Но вот после многих трудов и волнений стоят и мои стога! Я любуюсь ими. Обхожу вокруг. Чувство гордости и собственного достоинства наполняет меня. Сена хватит. Можно ехать домой. Я посматриваю на балаган - раскрыть да забрать сено. Актуз радостно носится вокруг, поскуливает от нетерпенья, взвизгивает, царапая землю.
Сейчас он побежит по дороге впереди Рыжухи. Я уже начинаю укладывать шара-бара, и вот что-то шевельнулось в душе, вспомнилось: там, за дорогой, в березничке, осталась небольшая поляна - рукавок, как говорят мужики - можно возок-полтора насшибать.
- Не смахнуть ли?
И котелки, чайник, чашки, полушубки - всё сваливается на землю. Актуз утих, загрустил.
Я остаюсь.
Прежнее чувство тревоги и волнения возвращается ко мне. Я спешу. Лес шумит. Ветер шевелит полуголые вершины, мелькают жёлтые листья, они скрипят, как сухари под ногой... Того и гляди, полетят белые мухи.
Я достаю косу и с какой-то отчаянной жадностью машу ею. Я точно во вражеское войско врезаюсь косой, рассекаю его, валю - и к обеду, обессилев, сам валюсь на траву.
«Жадность, мужицкая жадность! - думаю я, лёжа под берёзой. - Зачем мне всё это? Эти стога, зелёные ряды, этот шум вершин, усталость. Я один. В лесу никого. Но разве это жадность? Что тут плохого? Я же за всё плачу своим трудом, своей силой, здоровьем. За всё! За эти стога, за ощущение радости и гордости, полноты жизни. Какая же тут жад-но-сть?- сомневаюсь я. - Но, может быть, тогда всё это - безумие? Самоистязание? Ради чего?»

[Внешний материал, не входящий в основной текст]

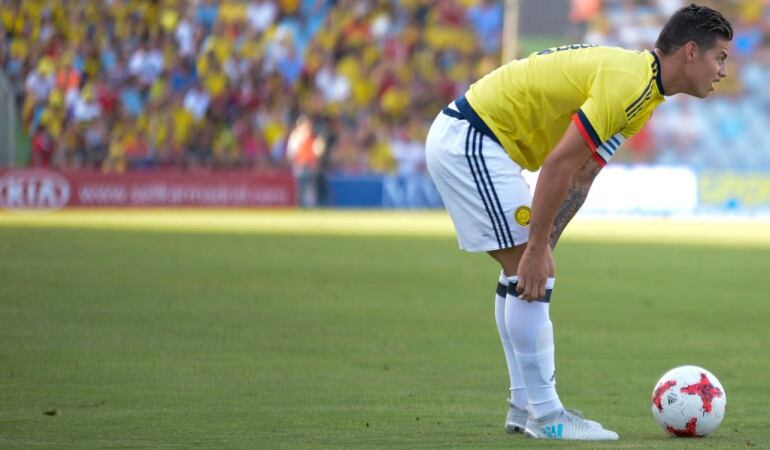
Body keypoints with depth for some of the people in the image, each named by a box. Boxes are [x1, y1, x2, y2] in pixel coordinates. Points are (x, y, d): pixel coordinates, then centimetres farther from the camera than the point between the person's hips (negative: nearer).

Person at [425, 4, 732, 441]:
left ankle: (526, 406, 20)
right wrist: (537, 248, -22)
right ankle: (544, 416, -6)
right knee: (532, 275, -10)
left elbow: (580, 177, 13)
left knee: (524, 273, 16)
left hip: (463, 140, 11)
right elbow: (559, 164, -25)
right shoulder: (629, 83, -20)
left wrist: (541, 244, 6)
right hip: (468, 141, -11)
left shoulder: (641, 87, 12)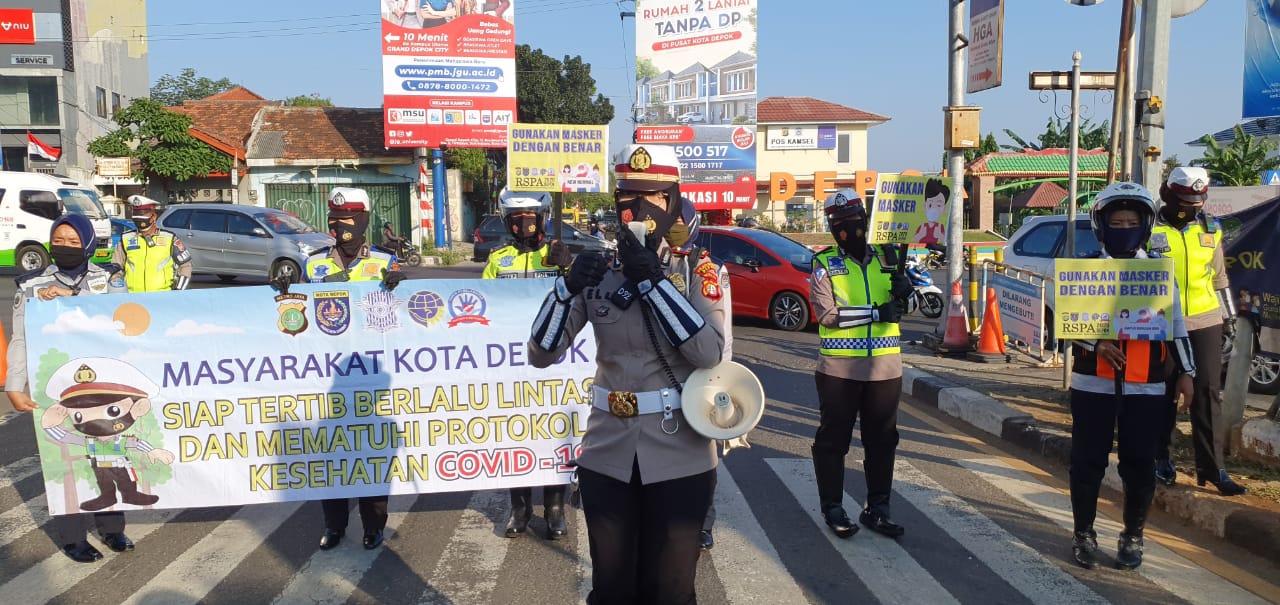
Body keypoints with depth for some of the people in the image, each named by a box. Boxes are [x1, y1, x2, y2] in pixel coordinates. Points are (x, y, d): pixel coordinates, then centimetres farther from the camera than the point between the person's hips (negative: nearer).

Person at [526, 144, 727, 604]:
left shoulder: (699, 271, -4)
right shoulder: (599, 270, 3)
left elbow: (709, 352, -20)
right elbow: (540, 355, -3)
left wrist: (651, 281, -23)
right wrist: (568, 287, -19)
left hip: (678, 456, -2)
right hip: (607, 455, 2)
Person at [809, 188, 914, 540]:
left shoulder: (887, 257, 8)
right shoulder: (825, 264, -2)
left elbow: (902, 306, 13)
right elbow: (828, 314, -15)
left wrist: (904, 291, -10)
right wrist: (879, 312, -19)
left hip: (885, 365, 4)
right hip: (839, 368, -3)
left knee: (882, 440, 11)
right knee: (833, 440, 5)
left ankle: (877, 508, 24)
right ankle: (833, 508, 18)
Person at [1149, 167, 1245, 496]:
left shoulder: (1209, 229, 10)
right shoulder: (1151, 229, -5)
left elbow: (1219, 275, 18)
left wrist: (1229, 315, 17)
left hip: (1205, 322, 4)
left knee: (1208, 392, 2)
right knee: (1164, 393, 5)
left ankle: (1211, 466, 7)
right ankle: (1161, 457, 19)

Я лежу на рядах, прижатый сомнениями, точно распятый на кресте, я терзаюсь раздумьями. Вершины то сходятся, то расходятся надо мной, в синих просветах я вижу далёкое небо. Мне кажется: оттуда, с высоты, сквозь сеть ветвей смотрит на меня отец. Он видит мои сомнения.
- Знаешь, как раньше говорили старики?
- Как?
- Летом умрёшь, а весной сей рожь.
Когда-то в молодости я уже слышал это от него. Но тогда пропустил мимо ушей; теперь же, когда сам стал старик, я вспомнил эти слова и принял их как завет. Я опять поднимаюсь - и машу, машу. Вечером едва дотащился до балагана. Ночью горели ладони, ломало спину, она стала как кирпичина. Я ворочался. В лицо и за ворот лезло сено, труха кололась под рубахой. Было холодно, жутко.

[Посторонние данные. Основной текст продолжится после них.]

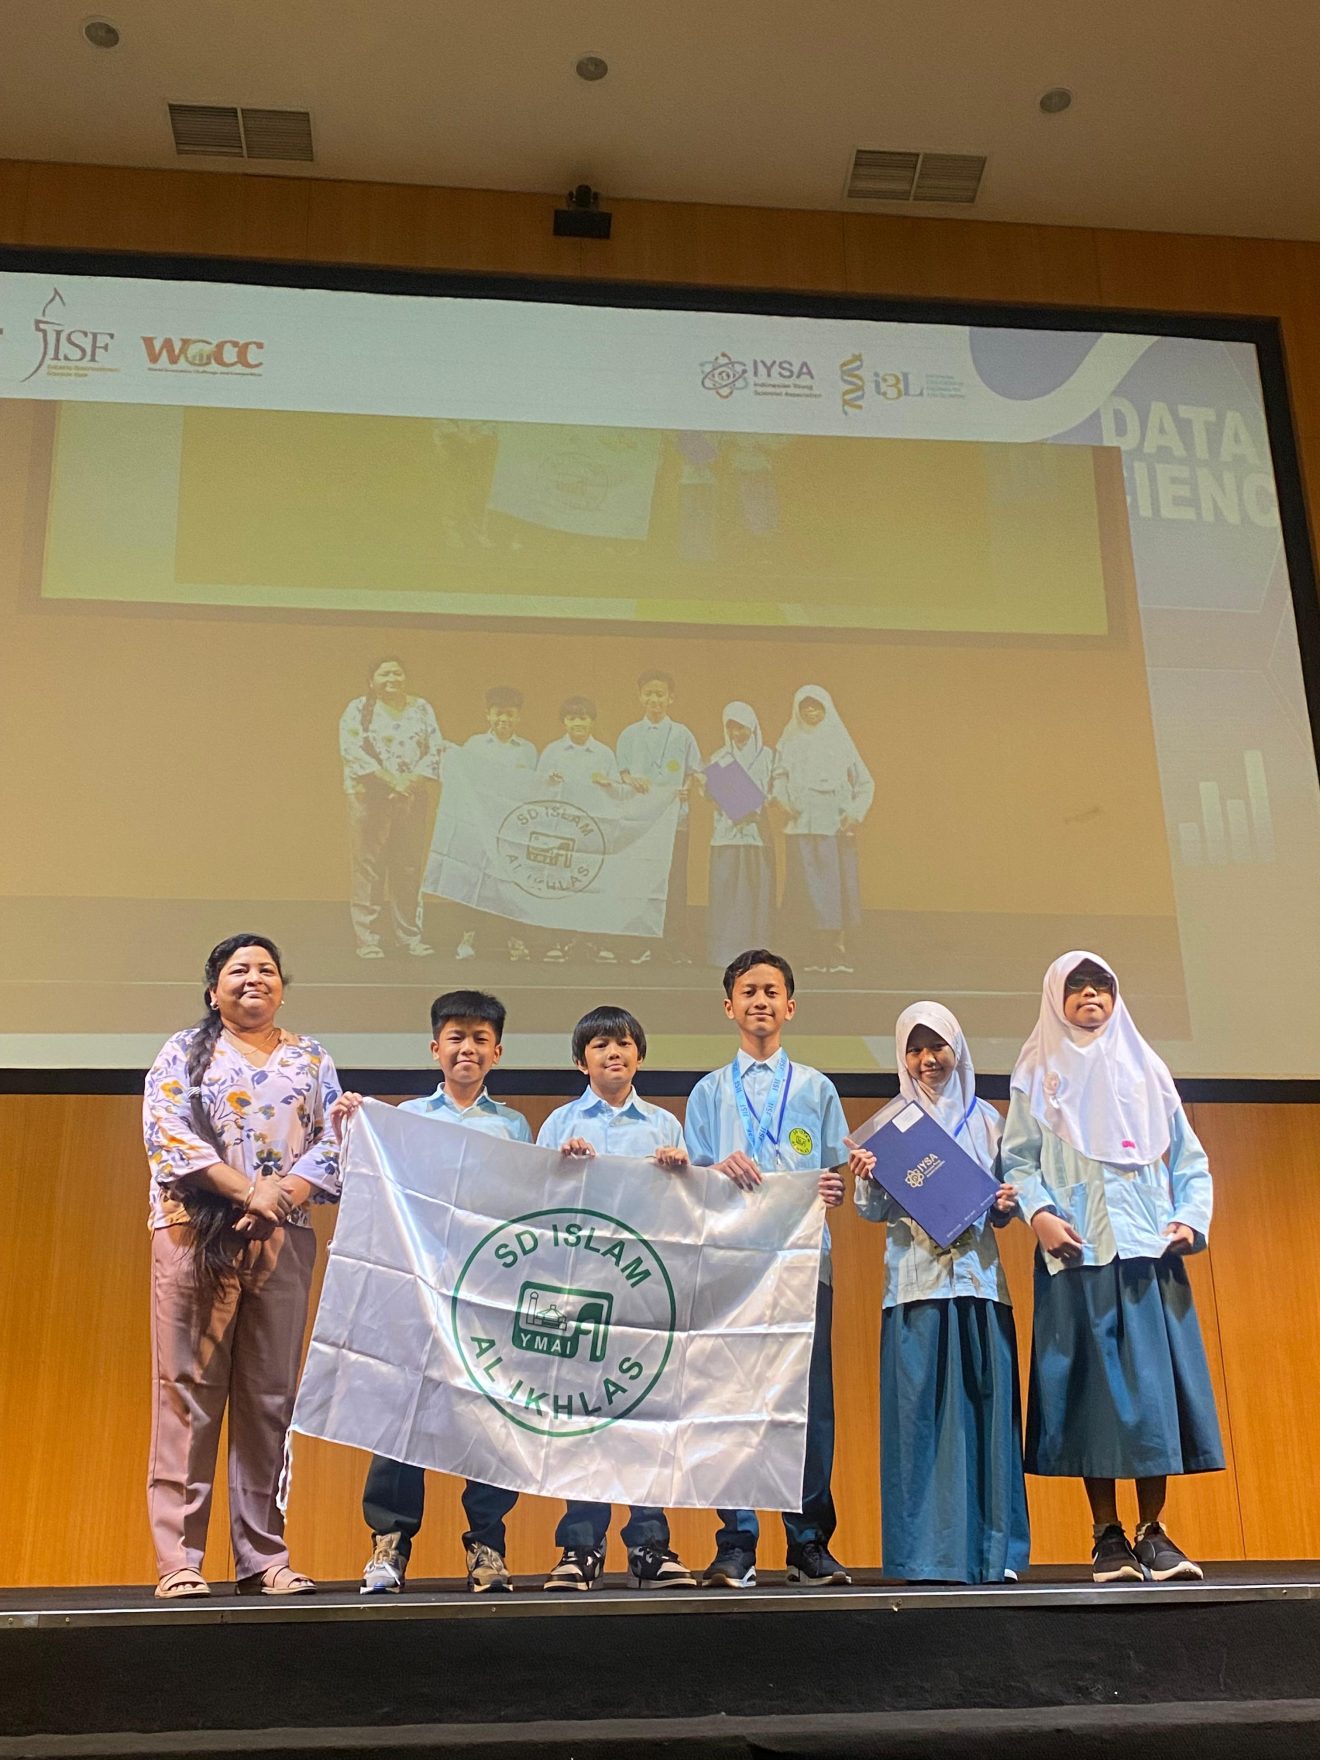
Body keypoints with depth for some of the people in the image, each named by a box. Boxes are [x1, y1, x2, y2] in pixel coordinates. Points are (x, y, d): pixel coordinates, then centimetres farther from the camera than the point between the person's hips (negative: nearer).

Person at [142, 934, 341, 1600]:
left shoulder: (312, 1059, 17)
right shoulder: (183, 1052, 10)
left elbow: (336, 1142, 8)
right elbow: (167, 1134, -5)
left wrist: (282, 1195, -10)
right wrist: (248, 1190, -14)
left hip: (284, 1241, 2)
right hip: (196, 1234, -2)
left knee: (271, 1398, 2)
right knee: (188, 1393, -5)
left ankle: (263, 1557, 6)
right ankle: (178, 1560, -1)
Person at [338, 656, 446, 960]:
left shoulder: (421, 709, 12)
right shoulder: (358, 709, 2)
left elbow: (436, 749, 6)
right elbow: (351, 749, -10)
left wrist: (413, 780, -10)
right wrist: (389, 777, -17)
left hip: (413, 797, 3)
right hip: (369, 795, -3)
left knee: (410, 866, 3)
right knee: (369, 866, -4)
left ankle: (409, 935, 11)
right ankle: (368, 938, 0)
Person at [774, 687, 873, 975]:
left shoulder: (840, 742, 11)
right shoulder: (790, 743, 13)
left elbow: (865, 783, 10)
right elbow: (778, 776, 2)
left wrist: (855, 814, -4)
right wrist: (785, 800, -17)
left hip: (837, 825, 0)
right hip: (802, 826, 0)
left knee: (838, 886, -5)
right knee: (809, 888, -4)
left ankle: (839, 953, -3)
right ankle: (818, 954, -3)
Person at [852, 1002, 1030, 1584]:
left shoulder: (986, 1118, 14)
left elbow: (998, 1211, 17)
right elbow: (875, 1210, 3)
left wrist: (1007, 1205, -5)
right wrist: (866, 1180, -18)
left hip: (979, 1279, 2)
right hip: (916, 1282, -2)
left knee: (988, 1405, -1)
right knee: (919, 1410, -5)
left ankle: (993, 1549, 5)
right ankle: (927, 1553, -1)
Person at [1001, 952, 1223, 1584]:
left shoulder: (1145, 1069, 17)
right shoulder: (1038, 1073, 11)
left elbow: (1188, 1157, 14)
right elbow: (1017, 1158, 3)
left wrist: (1192, 1217, -1)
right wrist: (1039, 1212, -14)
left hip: (1149, 1248, 2)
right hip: (1075, 1250, -2)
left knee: (1153, 1379, -3)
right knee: (1091, 1380, -3)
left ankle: (1153, 1531, 4)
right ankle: (1107, 1535, 3)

В темноте у кустов черёмухи заржала лошадь. Взяв грабли, я пошёл подгрести ей с рядов сена. Грабли скользили по траве, она казалась масляной. Потом, вернувшись, я заснул как убитый.
Утром пучок зелёного света пронзил мое жильё. Я дотянулся до дыры и заткнул её сеном. Но всё равно холод откуда-то полз.

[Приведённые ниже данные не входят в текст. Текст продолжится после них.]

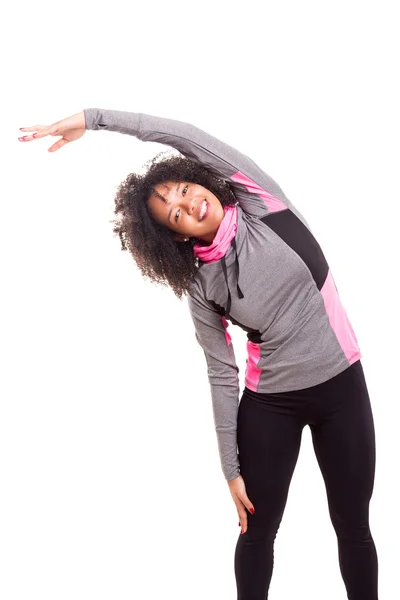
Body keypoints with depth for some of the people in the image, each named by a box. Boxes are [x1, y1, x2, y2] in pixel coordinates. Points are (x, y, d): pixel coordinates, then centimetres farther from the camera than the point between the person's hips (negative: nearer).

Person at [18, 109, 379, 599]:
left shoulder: (259, 199, -9)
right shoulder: (201, 286, -8)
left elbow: (185, 135, -17)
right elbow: (222, 376, -4)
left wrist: (91, 118, -13)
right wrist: (231, 468, -3)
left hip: (342, 384, 0)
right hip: (269, 402, 0)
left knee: (353, 526, 11)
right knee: (258, 530, 11)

Спать уже не хотелось. Внизу, за кленовой рощей перекликались журавли.
Я взял косу и начал косить.
Трава на лугу была белая. Она блестела тысячами искр - фиолетовых, синих, малиновых. А лес и всё под ним - пырей, кукушкин лён, кусты волчьих ягод, коневник - темнели густой синей зеленью.
Я стал махать зло, с каким-то остервенением.
- Не спеши, не спеши, - шептала трава. - Видишь, я стала белая. Я трава, а ты человек.
- Берегись, берегись, - посвистывала коса.
«Я знаю, что я человек, - думал я. - Я тоже белый. И тоже стану травой. И кто-нибудь будет косить её и зелёную, и белую».